Unlike many men fond of assertion, Roger was also acutely observant. He could see that hunting people were taking part in something nobler and more religious than they usually knew. Here he is on hunting dress, which evolved as men ceased to hunt to live and began to hunt for choice:
Hunting then becomes a ceremony, an act of communion, a part of courtliness and kingship...Like dancing, it is done for no other purpose, yet done in company: and, like dancing, it is filled with celebration. That is why costume is so much a part of it…Through ceremonial dress people show their respect for rules…The ceremonial uniform is a supreme example of man’s ability to represent himself as descended from a higher sphere.
And just when someone might think this a bit high-falutin when applied to the muddy reality of the hunting field, Roger’s sense of humour would come to the rescue. He describes his own beginnings on his little cob Dumbo, dressed in the ‘rat-catcher’ tweed coat favoured by unsmart farmers, rather than the scarlet or black of the grandees: ‘A professor on a fourteen-hand pony should do his best to be inconspicuous’.
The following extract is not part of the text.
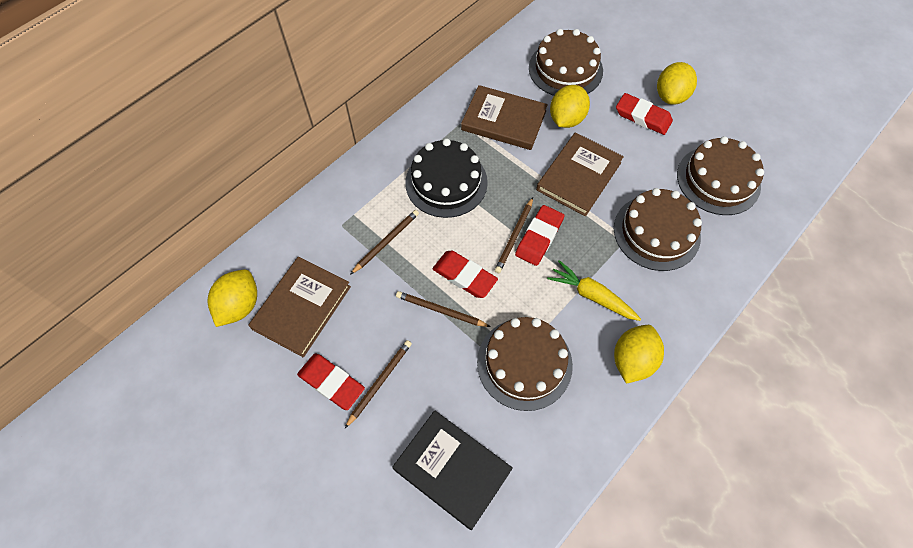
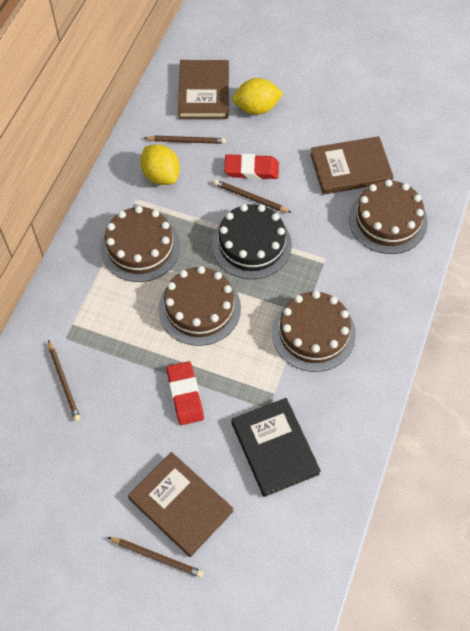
red eraser: [297,353,365,410] [432,251,498,298] [515,205,565,266] [616,93,673,135] = 4 -> [167,361,204,425] [224,154,279,179] = 2
yellow carrot: [547,260,641,321] = 1 -> none = 0
yellow lemon: [208,269,257,327] [550,85,590,128] [614,325,664,384] [657,62,697,105] = 4 -> [140,144,180,185] [233,78,284,115] = 2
It was on Dumbo that he had first encountered a hunt in action. The pony was so excited as the mounted field unexpectedly joined them in a country lane that he bolted with the inappropriately dressed Roger. The professor shot ahead of the field-master, thus helplessly breaking all the rules. He describes it perfectly in On Hunting. It was a key moment in the life of his mind and the history of his heart. Like Wordsworth, he was ‘Surprised by joy’.
Charles Moore, Baron Moore of Etchingham, is an English journalist and former editor of The Daily Telegraph, The Spectator and The Sunday Telegraph.